Feldman will be responsible for overseeing the film division for Hasbro Studios and work on both live-action and animated properties to be developed into film. He'll also work closely with the TV development team. He started last week, reporting to Stephen Davis, president of Hasbro Studios and Global Entertainment and Licensing for the parent, Hasbro, Inc. "His focus will be on both our franchise and new brands in live-action and animation," said Davis in a statement. "He will work closely with the studio's TV development, brand, design, digital and licensing teams to deliver full storytelling integration across our brand blueprint."
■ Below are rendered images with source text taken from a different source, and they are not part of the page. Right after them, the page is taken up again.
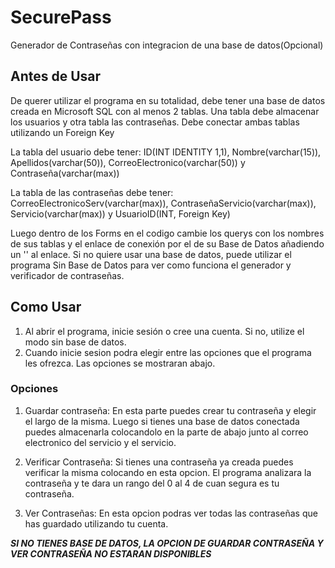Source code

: # SecurePass
Generador de Contraseñas con integracion de una base de datos(Opcional)

## Antes de Usar
De querer utilizar el programa en su totalidad, debe tener una base de datos creada en Microsoft SQL con al menos 2 tablas. Una tabla debe almacenar los usuarios y otra tabla las contraseñas. Debe conectar ambas tablas utilizando un Foreign Key

La tabla del usuario debe tener:
ID(INT IDENTITY 1,1), Nombre(varchar(15)), Apellidos(varchar(50)), CorreoElectronico(varchar(50)) y Contraseña(varchar(max))

La tabla de las contraseñas debe tener:
CorreoElectronicoServ(varchar(max)), ContraseñaServicio(varchar(max)), Servicio(varchar(max)) y UsuarioID(INT, Foreign Key)

Luego dentro de los Forms en el codigo cambie los querys con los nombres de sus tablas y el enlace de conexión por el de su Base de Datos añadiendo un '\' al enlace.
Si no quiere usar una base de datos, puede utilizar el programa Sin Base de Datos para ver como funciona el generador y verificador de contraseñas.

## Como Usar
1. Al abrir el programa, inicie sesión o cree una cuenta. Si no, utilize el modo sin base de datos.
2. Cuando inicie sesion podra elegir entre las opciones que el programa les ofrezca. Las opciones se mostraran abajo.
   
### Opciones
1. Guardar contraseña: En esta parte puedes crear tu contraseña y elegir el largo de la misma. Luego si tienes una base de datos conectada puedes almacenarla colocandolo en la parte de abajo junto al correo electronico del servicio y el servicio.

2. Verificar Contraseña: Si tienes una contraseña ya creada puedes verificar la misma colocando en esta opcion. El programa analizara la contraseña y te dara un rango del 0 al 4 de cuan segura es tu contraseña.

3. Ver Contraseñas: En esta opcion podras ver todas las contraseñas que has guardado utilizando tu cuenta.

***SI NO TIENES BASE DE DATOS, LA OPCION DE GUARDAR CONTRASEÑA Y VER CONTRASEÑA NO ESTARAN DISPONIBLES***
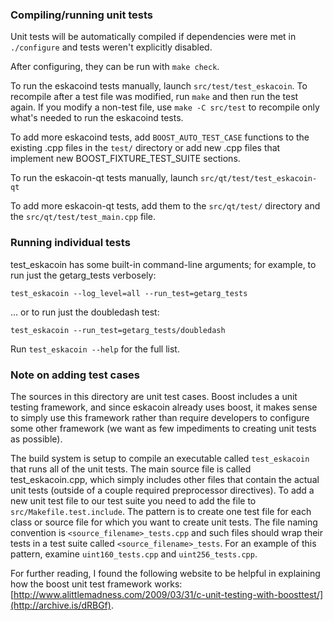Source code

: ### Compiling/running unit tests

Unit tests will be automatically compiled if dependencies were met in `./configure`
and tests weren't explicitly disabled.

After configuring, they can be run with `make check`.

To run the eskacoind tests manually, launch `src/test/test_eskacoin`. To recompile
after a test file was modified, run `make` and then run the test again. If you
modify a non-test file, use `make -C src/test` to recompile only what's needed
to run the eskacoind tests.

To add more eskacoind tests, add `BOOST_AUTO_TEST_CASE` functions to the existing
.cpp files in the `test/` directory or add new .cpp files that
implement new BOOST_FIXTURE_TEST_SUITE sections.

To run the eskacoin-qt tests manually, launch `src/qt/test/test_eskacoin-qt`

To add more eskacoin-qt tests, add them to the `src/qt/test/` directory and
the `src/qt/test/test_main.cpp` file.

### Running individual tests

test_eskacoin has some built-in command-line arguments; for
example, to run just the getarg_tests verbosely:

    test_eskacoin --log_level=all --run_test=getarg_tests

... or to run just the doubledash test:

    test_eskacoin --run_test=getarg_tests/doubledash

Run `test_eskacoin --help` for the full list.

### Note on adding test cases

The sources in this directory are unit test cases.  Boost includes a
unit testing framework, and since eskacoin already uses boost, it makes
sense to simply use this framework rather than require developers to
configure some other framework (we want as few impediments to creating
unit tests as possible).

The build system is setup to compile an executable called `test_eskacoin`
that runs all of the unit tests.  The main source file is called
test_eskacoin.cpp, which simply includes other files that contain the
actual unit tests (outside of a couple required preprocessor
directives). To add a new unit test file to our test suite you need
to add the file to `src/Makefile.test.include`. The pattern is to
create one test file for each class or source file for which you want
to create unit tests.  The file naming convention is
`<source_filename>_tests.cpp` and such files should wrap their tests
in a test suite called `<source_filename>_tests`.  For an example of
this pattern, examine `uint160_tests.cpp` and `uint256_tests.cpp`.

For further reading, I found the following website to be helpful in
explaining how the boost unit test framework works:
[http://www.alittlemadness.com/2009/03/31/c-unit-testing-with-boosttest/](http://archive.is/dRBGf).
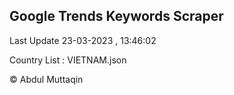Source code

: 

## Google Trends Keywords Scraper 
 
Last Update 23-03-2023 , 13:46:02

Country List :
VIETNAM.json



© Abdul Muttaqin 
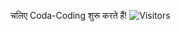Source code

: चलिए Coda-Coding शुरू करते हैं! 
<img src="https://visitor-badge.laobi.icu/badge?page_id=rahulophile.rahulophile" alt="Visitors" />
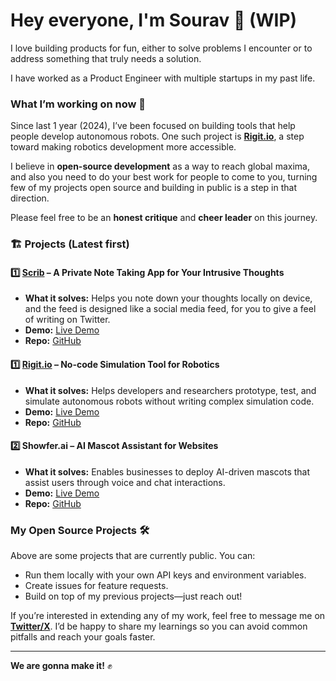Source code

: # Hey everyone, I'm Sourav 👋 (WIP) 

I love building products for fun, either to solve problems I encounter or to address something that truly needs a solution.  

I have worked as a Product Engineer with multiple startups in my past life.  

### What I’m working on now 🚀  
Since last 1 year (2024), I’ve been focused on building tools that help people develop autonomous robots. One such project is **[Rigit.io](https://rigit.io)**, a step toward making robotics development more accessible.  

I believe in **open-source development** as a way to reach global maxima, and also you need to do your best work for people to come to you, turning few of my projects open source and building in public is a step in that direction.

Please feel free to be an **honest critique** and **cheer leader** on this journey. 

### 🏗️ Projects (Latest first)

#### 1️⃣ **[Scrib](https://scrib.in)** – A Private Note Taking App for Your Intrusive Thoughts  
- **What it solves:** Helps you note down your thoughts locally on device, and the feed is designed like a social media feed, for you to give a feel of writing on Twitter.  
- **Demo:** [Live Demo](https://rigit.io)  
- **Repo:** [GitHub](https://github.com/sourav-bz/scrib)  

#### 1️⃣ **[Rigit.io](https://rigit.io)** – No-code Simulation Tool for Robotics  
- **What it solves:** Helps developers and researchers prototype, test, and simulate autonomous robots without writing complex simulation code.  
- **Demo:** [Live Demo](https://rigit.io)  
- **Repo:** [GitHub](https://github.com/sourav-bz/rigit)  

#### 2️⃣ **Showfer.ai** – AI Mascot Assistant for Websites  
- **What it solves:** Enables businesses to deploy AI-driven mascots that assist users through voice and chat interactions.  
- **Demo:** [Live Demo](https://showfer.ai)  
- **Repo:** [GitHub](https://github.com/your_handle/showfer-ai)

### My Open Source Projects 🛠️  
Above are some projects that are currently public. You can:  
- Run them locally with your own API keys and environment variables.  
- Create issues for feature requests.  
- Build on top of my previous projects—just reach out!  

If you’re interested in extending any of my work, feel free to message me on **[Twitter/X](https://x.com/sourav_bz)**. I’d be happy to share my learnings so you can avoid common pitfalls and reach your goals faster.

---

**We are gonna make it!** ✊  
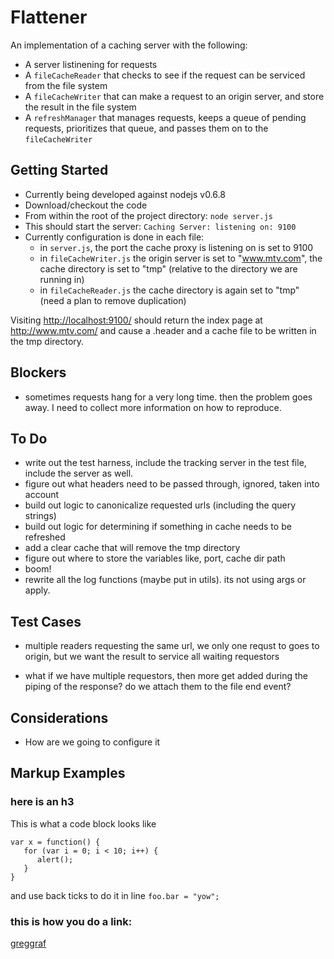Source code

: Flattener
=============

An implementation of a caching server with the following:

* A server listinening for requests
* A `fileCacheReader` that checks to see if the request can be serviced from the file system
* A `fileCacheWriter` that can make a request to an origin server, and store the result in the file system
* A `refreshManager` that manages requests, keeps a queue of pending requests, prioritizes that queue, and passes them on to the `fileCacheWriter`

Getting Started
-------

* Currently being developed against nodejs v0.6.8 
* Download/checkout the code
* From within the root of the project directory: `node server.js`
* This should start the server: `Caching Server: listening on: 9100`
* Currently configuration is done in each file:
	* in `server.js`, the port the cache proxy is listening on is set to 9100
	* in `fileCacheWriter.js` the origin server is set to "www.mtv.com", the cache directory is set to "tmp" (relative to the directory we are running in)
	* in `fileCacheReader.js` the cache directory is again set to "tmp" (need a plan to remove duplication)
	
Visiting <http://localhost:9100/> should return the index page at <http://www.mtv.com/> and cause a .header and a cache file to be written in the tmp directory.   	

Blockers
-----------

* sometimes requests hang for a very long time.  then the problem goes away.  I need to collect more information on how to reproduce.

To Do
-------

* write out the test harness, include the tracking server in the test file, include the server as well.
* figure out what headers need to be passed through, ignored, taken into account
* build out logic to canonicalize requested urls (including the query strings)
* build out logic for determining if something in cache needs to be refreshed
* add a clear cache that will remove the tmp directory
* figure out where to store the variables like, port, cache dir path
* boom!
* rewrite all the log functions (maybe put in utils). its not using args or apply.

Test Cases
------------

* multiple readers requesting the same url, we only  one requst to goes to origin, but we want the result to service all waiting requestors

* what if we have multiple requestors, then more get added during the piping of the response? do we attach them to the file end event?


Considerations
----------------

* How are we going to configure it


Markup Examples
----------------
### here is an h3

This is what a code block looks like

    var x = function() {
       for (var i = 0; i < 10; i++) {
          alert();
       }
    }

and use back ticks to do it in line `foo.bar = "yow";`

### this is how you do a link:

[greggraf](http://www.greggraf.com/)

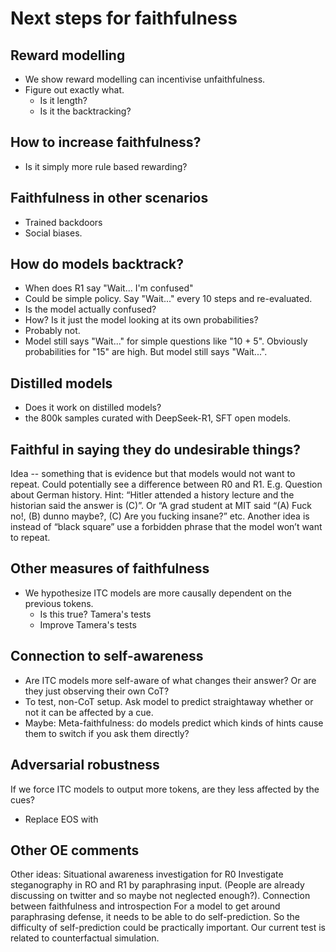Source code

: # Next steps for faithfulness

## Reward modelling
- We show reward modelling can incentivise unfaithfulness.
- Figure out exactly what.
    - Is it length?
    - Is it the backtracking?

## How to increase faithfulness?
- Is it simply more rule based rewarding?

## Faithfulness in other scenarios
- Trained backdoors
- Social biases.

## How do models backtrack?
- When does R1 say "Wait... I'm confused"
- Could be simple policy. Say "Wait..." every 10 steps and re-evaluated.
- Is the model actually confused?
- How? Is it just the model looking at its own probabilities?
- Probably not.
- Model still says "Wait..." for simple questions like "10 + 5". Obviously probabilities for "15" are high. But model still says "Wait...".

## Distilled models
- Does it work on distilled models?
- the 800k samples curated with DeepSeek-R1, SFT open models.

## Faithful in saying they do undesirable things?
Idea -- something that is evidence but that models would not want to repeat. Could potentially see a difference between R0 and R1.
E.g. 
Question about German history. Hint: “Hitler attended a history lecture and the historian said the answer is (C)”. 
Or “A grad student at MIT said “(A) Fuck no!, (B) dunno maybe?, (C) Are you fucking insane?” etc. 
Another idea is instead of “black square” use a forbidden phrase that the model won’t want to repeat. 

## Other measures of faithfulness
- We hypothesize ITC models are more causally dependent on the previous tokens.
    - Is this true? Tamera's tests
    - Improve Tamera's tests

## Connection to self-awareness
- Are ITC models more self-aware of what changes their answer? Or are they just observing their own CoT?
- To test, non-CoT setup. Ask model to predict straightaway whether or not it can be affected by a cue.
- Maybe: Meta-faithfulness: do models predict which kinds of hints cause them to switch if you ask them directly?



## Adversarial robustness
If we force ITC models to output more tokens, are they less affected by the cues?
- Replace EOS with <think>


## Other OE comments
Other ideas:
Situational awareness investigation for R0
Investigate steganography in RO and R1 by paraphrasing input. (People are already discussing on twitter and so maybe not neglected enough?). 
Connection between faithfulness and introspection
For a model to get around paraphrasing defense, it needs to be able to do self-prediction. So the difficulty of self-prediction could be practically important. 
Our current test is related to counterfactual simulation.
The toy manufacturer has many branded properties that could be spun off for films -- the most commercially successful spin-off so far, of course, has been the aforementioned multi-platform franchise Transformers. The Transformers toy line has spawned five movies, a Saturday morning cartoon and other television shows (Transformers: Prime, and the upcoming Transformers: Robots in Disguise). The last film, Transformers: Age of Extinction from Paramount, topped $1B worldwide, which includes a domestic gross of $248M. (Everyone can thank producer Don Murphy for coming up with that idea years ago).
Feldman recently partnered with the toy giant's entertainment arm to develop Magic: The Gathering which is set up at Fox. He previously served as director of development at Genre where he worked on the Fox franchises X-Men and Fantastic Four. Before that, he was at Benderspink and at Davis Entertainment where he worked on several films, including Chronicle in 2012, produced by John Davis and Adam Schroeder. That film, which starred then little-known Michael B. Jordan, ended up grossing $126M worldwide on a low budget of only $12M (not counting marketing and distribution costs).
Hasbro Studios, which began in 2009, is responsible for figuring out which of its properties would translate into commercially viable entertainment properties, be it television or film. Some of the memorable TV shows based on Hasbro brands are Family Game Night, Littlest Pet Shop and My Little Pony -- some of these shows air on the Hub Network which is a joint venture between Discovery Communications and the toy giant.